When Alex Jinkinson was born in Lima, Peru, doctors marked “male” on her birth certificate. But she wasn’t a boy.
She was adopted a few weeks later and raised in Sheldon, Iowa.
“When I went to Iowa, the doctors knew something was different,” she said.
A troubling diagnosis
Around 4 years old, Jinkinson was diagnosed with partial androgen insensitivity syndrome. It’s one of many conditions classified as intersex, when a person’s sexual organs do not physically fit the typical definition of male or female.
Despite having some masculine traits, she was born with a partial female reproductive system, a vagina but no ovaries or uterus.
“My parents raised me just as a person,” Jinkinson said.
Growing up, she kept her medical condition to herself.
“It was very confusing for people that I went to school with … because of not developing that feminine look,” she said.
As a teen, Jinkinson struggled with her identity and was bullied in school.
“I think I was an easy target because I looked a little different,” she said. “In middle and high school, I really lost my way.”
Jinkinson said she stopped believing in herself and became depressed.
“I didn’t realize how these thoughts were affecting me and growing larger and larger inside me,” she said. “When I went to high school, I was already this wounded person who put on a brave face. … Right after high school, I just couldn’t do it anymore.”
At 19, Jinkinson was in such a dark place, she tried to take her own life.
“For so long, I carried the words that people were saying to me,” she said. “I made myself think I wasn’t worth anything.”
Becoming the woman she always was
Jinkinson was treated for anxiety and depression and slowly began to embrace her true self.
“My parents were huge supporters. They helped me get the medical attention I needed,” she said. “I just picked myself up. I knew that I was better than what I was feeling.”

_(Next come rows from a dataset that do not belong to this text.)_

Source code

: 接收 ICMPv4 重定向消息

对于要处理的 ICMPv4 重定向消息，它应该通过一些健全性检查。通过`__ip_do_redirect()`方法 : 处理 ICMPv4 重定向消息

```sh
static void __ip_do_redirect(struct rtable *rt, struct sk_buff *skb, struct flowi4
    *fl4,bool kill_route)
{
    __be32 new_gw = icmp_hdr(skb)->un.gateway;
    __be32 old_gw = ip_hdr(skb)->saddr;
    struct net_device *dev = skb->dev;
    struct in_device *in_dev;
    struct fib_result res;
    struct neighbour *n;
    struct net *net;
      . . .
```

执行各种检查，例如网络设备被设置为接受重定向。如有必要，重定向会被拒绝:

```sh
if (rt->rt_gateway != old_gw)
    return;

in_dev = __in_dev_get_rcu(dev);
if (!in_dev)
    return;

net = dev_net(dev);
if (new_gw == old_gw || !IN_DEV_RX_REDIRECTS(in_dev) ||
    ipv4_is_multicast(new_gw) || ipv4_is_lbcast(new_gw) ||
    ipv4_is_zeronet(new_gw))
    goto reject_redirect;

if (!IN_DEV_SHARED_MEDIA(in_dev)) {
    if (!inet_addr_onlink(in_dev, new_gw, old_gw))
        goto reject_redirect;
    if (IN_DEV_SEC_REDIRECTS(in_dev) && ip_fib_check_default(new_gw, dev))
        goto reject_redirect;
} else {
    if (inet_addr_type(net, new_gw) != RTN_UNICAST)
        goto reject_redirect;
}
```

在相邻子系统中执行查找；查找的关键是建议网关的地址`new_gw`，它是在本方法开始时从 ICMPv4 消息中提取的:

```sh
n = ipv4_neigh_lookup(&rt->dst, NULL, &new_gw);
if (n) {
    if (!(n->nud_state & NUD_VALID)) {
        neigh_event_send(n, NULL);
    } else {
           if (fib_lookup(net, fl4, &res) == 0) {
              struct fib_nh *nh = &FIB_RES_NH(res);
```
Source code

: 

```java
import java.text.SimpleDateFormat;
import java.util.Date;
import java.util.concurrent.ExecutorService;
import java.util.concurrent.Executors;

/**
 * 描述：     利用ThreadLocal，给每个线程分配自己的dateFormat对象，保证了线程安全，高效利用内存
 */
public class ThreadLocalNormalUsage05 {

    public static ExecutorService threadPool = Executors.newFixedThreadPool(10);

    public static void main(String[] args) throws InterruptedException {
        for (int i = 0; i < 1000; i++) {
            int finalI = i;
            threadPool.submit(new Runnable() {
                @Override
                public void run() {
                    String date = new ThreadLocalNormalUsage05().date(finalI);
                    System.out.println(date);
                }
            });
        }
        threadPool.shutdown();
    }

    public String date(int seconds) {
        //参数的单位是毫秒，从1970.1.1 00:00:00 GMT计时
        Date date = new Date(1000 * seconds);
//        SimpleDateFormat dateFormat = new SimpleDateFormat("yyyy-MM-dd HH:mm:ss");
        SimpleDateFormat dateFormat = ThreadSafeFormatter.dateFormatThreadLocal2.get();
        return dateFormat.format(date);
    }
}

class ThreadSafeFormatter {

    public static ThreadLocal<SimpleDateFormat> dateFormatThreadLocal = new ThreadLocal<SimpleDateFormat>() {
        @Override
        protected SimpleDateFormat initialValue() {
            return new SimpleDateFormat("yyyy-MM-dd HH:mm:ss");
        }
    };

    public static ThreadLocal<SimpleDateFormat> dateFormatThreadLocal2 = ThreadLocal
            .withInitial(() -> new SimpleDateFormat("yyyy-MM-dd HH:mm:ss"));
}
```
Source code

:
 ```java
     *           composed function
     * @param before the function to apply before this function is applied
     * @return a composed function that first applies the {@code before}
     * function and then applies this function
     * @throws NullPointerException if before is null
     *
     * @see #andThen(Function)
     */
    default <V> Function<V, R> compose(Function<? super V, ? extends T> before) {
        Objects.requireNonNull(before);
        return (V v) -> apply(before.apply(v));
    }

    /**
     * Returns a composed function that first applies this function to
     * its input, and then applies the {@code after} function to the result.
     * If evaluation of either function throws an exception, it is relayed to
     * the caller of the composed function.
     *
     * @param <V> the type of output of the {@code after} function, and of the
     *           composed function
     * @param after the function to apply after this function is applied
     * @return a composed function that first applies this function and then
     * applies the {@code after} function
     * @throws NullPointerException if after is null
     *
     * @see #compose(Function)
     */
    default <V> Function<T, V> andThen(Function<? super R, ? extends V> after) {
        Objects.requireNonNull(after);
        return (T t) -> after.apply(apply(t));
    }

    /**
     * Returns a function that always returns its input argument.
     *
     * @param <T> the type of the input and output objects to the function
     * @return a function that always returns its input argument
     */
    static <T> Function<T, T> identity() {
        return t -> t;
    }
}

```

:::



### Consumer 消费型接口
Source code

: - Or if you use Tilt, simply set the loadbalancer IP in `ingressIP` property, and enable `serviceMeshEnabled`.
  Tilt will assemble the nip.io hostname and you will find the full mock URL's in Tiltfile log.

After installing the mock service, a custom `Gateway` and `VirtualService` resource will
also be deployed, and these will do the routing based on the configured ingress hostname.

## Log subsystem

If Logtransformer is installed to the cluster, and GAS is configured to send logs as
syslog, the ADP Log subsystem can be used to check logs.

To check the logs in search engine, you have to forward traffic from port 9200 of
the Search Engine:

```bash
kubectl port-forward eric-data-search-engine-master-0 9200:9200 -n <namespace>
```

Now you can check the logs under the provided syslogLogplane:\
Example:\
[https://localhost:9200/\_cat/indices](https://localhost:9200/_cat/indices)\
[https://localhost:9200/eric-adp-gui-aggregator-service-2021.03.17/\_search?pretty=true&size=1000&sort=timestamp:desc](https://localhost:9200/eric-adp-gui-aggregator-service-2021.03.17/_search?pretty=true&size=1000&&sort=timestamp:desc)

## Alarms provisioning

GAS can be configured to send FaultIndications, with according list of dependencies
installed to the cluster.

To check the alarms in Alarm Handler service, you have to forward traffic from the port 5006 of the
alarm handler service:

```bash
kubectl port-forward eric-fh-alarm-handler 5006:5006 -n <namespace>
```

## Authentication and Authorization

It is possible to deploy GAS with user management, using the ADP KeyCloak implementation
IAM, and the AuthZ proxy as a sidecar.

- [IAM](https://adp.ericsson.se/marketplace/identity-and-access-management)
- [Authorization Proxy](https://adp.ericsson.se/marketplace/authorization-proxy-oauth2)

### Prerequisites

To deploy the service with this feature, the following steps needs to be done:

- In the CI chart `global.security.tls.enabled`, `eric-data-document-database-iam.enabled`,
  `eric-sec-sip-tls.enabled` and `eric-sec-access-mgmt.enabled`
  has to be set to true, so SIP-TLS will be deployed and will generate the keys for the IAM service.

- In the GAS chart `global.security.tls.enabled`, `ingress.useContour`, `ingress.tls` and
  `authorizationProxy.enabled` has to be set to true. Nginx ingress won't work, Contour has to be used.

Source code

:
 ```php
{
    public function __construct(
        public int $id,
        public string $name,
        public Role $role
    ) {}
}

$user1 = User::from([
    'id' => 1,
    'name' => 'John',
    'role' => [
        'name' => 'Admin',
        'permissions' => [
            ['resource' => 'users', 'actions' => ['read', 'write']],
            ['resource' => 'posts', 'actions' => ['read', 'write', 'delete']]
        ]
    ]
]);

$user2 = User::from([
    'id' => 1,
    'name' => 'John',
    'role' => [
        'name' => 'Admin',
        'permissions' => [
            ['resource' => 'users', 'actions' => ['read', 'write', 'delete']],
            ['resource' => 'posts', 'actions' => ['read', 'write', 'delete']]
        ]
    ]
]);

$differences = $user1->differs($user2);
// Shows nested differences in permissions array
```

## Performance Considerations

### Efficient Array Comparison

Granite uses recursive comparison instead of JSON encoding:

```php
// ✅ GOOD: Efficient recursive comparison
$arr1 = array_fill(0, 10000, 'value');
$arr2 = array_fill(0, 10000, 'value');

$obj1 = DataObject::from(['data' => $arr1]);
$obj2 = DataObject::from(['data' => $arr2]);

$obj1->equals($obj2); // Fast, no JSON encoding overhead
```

Jinkinson focused on rebuilding her self-image and overcoming her physical insecurities. She chose to have facial feminization surgeries, a breast augmentation and surgery to remove the excess skin around her genitalia that had been present since birth.
“I finally felt alive,” she said. “I felt more beautiful for the first time in my life.”
A rising artist
Transforming herself from the inside out gave her the courage to pursue her dream as a pop singer.
“I knew that I wanted to be an artist from a really young age,” she said. “I love music, and I love to perform.”
Growing up, music was her release. She would sing at events including county fair stadium shows and a National Day of Prayer service in Des Moines, Iowa, she said.
“It kind of distracted me in a way, because my mom would have me busy almost every weekend, and during the week, I would take lessons,” she added.
Jinkinson plans to release her debut album, “Dance in the Rain” early next year under the name Ali J. The album is a compilation of empowerment songs symbolic of her journey over the past several years. She hopes to inspire others through her music.
“I looked at my story as a curse when I was younger. I realize now that I want to share my story to showcase that we all have different life battles,” she said. “At the end of the day, just knowing that and loving who you are is just so important.”